Saturday, November 12, 2011

The Big Picture

Craig's Crossing will return next Saturday. This interview is the last in the series - Service the Differentiator.

Gene Mattare started his career as an assistant professional at Chevy Chase Club, in Chevy Chase, Maryland under Ward Burgess in 1977. He was the head golf professional at Princess Anne Country Club in Virginia Beach, Virginia from 1981 – 1990. He then moved to Saucon Valley Country Club as the director of golf in 1991. In 2005 he assumed the additional responsibilities of general manager.

I have known Gene for approximately fifteen years but have been familiar with his reputation as the consummate PGA professional long before I had the pleasure of getting to know him. Given the nature of Gene’s position and the size of Saucon Valley there is obviously no time for fluff or foolishness in Gene’s day or on his to-do list. Fortunately he was kind enough to share some of that time and his thoughts on service and efficiency.

Gene, having responsibility for all 400 staff members at Saucon Valley is obviously a daunting task. Do you involve yourself in each new hire and what is the key ingredient you look for when adding to your team?

I am responsible for hiring all department heads, as well as each member of the golf professional staff. I look for intelligent people who are passionate about what they do. This is true for the golf course superintendent, the executive chef, the clubhouse manager - or any person on the golf staff. In addition, I try to hire truly nice people who will not upset the positive staff dynamic we have established in each department at Saucon Valley.

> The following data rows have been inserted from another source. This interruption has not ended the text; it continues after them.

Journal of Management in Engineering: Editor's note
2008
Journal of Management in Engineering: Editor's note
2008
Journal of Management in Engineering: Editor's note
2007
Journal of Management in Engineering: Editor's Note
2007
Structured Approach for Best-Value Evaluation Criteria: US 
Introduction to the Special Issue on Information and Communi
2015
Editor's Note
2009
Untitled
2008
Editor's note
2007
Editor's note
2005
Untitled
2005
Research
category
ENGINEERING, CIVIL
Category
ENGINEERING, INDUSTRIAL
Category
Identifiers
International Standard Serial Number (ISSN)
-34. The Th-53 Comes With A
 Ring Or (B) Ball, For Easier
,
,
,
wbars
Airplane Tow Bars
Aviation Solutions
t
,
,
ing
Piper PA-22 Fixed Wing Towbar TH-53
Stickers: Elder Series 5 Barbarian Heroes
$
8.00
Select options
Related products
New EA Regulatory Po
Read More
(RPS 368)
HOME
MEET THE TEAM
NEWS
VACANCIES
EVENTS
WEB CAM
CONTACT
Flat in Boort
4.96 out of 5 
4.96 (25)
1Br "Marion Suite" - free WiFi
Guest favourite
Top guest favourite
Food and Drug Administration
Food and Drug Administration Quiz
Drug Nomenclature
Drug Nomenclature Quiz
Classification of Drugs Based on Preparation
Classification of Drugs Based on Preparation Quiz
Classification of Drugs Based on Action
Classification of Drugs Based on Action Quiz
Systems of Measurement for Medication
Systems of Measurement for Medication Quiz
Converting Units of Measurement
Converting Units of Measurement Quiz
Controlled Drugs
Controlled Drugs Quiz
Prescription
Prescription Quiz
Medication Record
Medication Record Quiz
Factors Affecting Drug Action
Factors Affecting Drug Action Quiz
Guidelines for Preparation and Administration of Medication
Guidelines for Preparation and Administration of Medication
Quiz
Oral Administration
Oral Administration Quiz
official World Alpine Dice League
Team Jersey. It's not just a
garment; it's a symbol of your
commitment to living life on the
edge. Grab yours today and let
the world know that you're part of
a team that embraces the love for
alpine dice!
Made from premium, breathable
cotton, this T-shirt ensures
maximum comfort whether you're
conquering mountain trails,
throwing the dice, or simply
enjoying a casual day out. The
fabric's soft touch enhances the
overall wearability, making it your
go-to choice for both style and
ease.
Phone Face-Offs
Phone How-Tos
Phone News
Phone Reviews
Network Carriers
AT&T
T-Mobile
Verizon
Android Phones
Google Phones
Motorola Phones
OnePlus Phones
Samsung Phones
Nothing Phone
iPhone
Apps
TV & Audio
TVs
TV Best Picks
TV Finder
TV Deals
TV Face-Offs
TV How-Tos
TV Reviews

I’ve heard you mention an indoctrination program for new employees. What exactly is the concept and execution of this initial training?

Five years ago, our senior managers developed a Mission Statement and a set of core values that we try to impart to each new hire. Simply put it is:

“Saucon Valley Country Club will deliver an exceptional country club experience to its members and guests, each and every day. Saucon Valley Country Club recognizes that its employees are critical in accomplishing this, through the provision of superior customer-focused service by a dedicated and caring team of courteous and knowledgeable staff members.”

Each department conducts a thorough orientation for each new hire. In addition to a tour of the entire campus, the employee handbook is reviewed and distributed. The handbook contains detailed information on club policies and employee benefits.

What is your definition of “Saucon Valley Service” and how do you as coach deliver this message to the team so as to create the proper culture?

What we try to stress is teamwork, honesty, integrity and respect. We want everyone to take pride in their work and to meet and exceed member’s and guest’s expectations. We constantly preach consistent delivery of excellent product and service, courtesy and professional conduct. Our managers lead by example, as do I. An example is an annual fundraiser for a local hospital that is held at Saucon Valley. There were 750 attendees this year. This event is a formal dinner party. The clubhouse staff needed help in all areas: parking, valet service, doormen, wait staff, etc. At the weekly management meeting every department head volunteered staff to assist. Our course superintendents handled parking and valet, starters became doormen, and assistant golf professionals helped servers. It’s typical of how we do things at Saucon and the feeling of “teamwork” that we have cultivated.

What are the ongoing strategies particularly with the golf staff and in regards to the shop?

I try to involve the staff in all areas of the golf shop operation. During the season we meet formally on a weekly basis, with many impromptu meetings. I’m interested in which lines are selling (and not), as well as member and guest comments regarding the lines we carry, fit, pricing, etc. Everyone is involved, has ownership, and contributes

I have never sacrificed quality for low price. There’s an old saying: “The bitterness of poor quality remains long after the sweetness of low price is forgotten”. I believe it!

Are your periodic staff meetings designed to provide a forum to discuss service as a differentiator and a culture?

I conduct weekly staff meetings with the entire management team as well as separate meetings with the golf staff. In management meetings we hear from every department: what is going on, upcoming projects, performance to budget, comments from members, HR issues, etc.

In the golf staff meeting we discuss the schedule for the week as well as any issues that might arise. I am interested in what is happening on the “floor” – what’s selling and what’s not, and why.

Open communication is extremely important in all areas of the club operation.

What is your strategy for evaluating employees and do you discuss their contribution to the service level?

Since we meet weekly, I address any issues with staff immediately. I do schedule an annual evaluation with every senior manager, as well as every member of the golf staff. We discuss past performance, strengths and positive impact on the operation, as well as areas where improvement can be made. We also discuss future plans and career goals.

Everyone refers to all the hats that head professionals need to wear but only rarely are management skills an important part of the conversation. Gene Mattare personifies in my mind how hiring, delegating, empowering and evaluating staff effectively make most goals realizable. Gene never looks rushed or flustered and I thank him for his valuable time.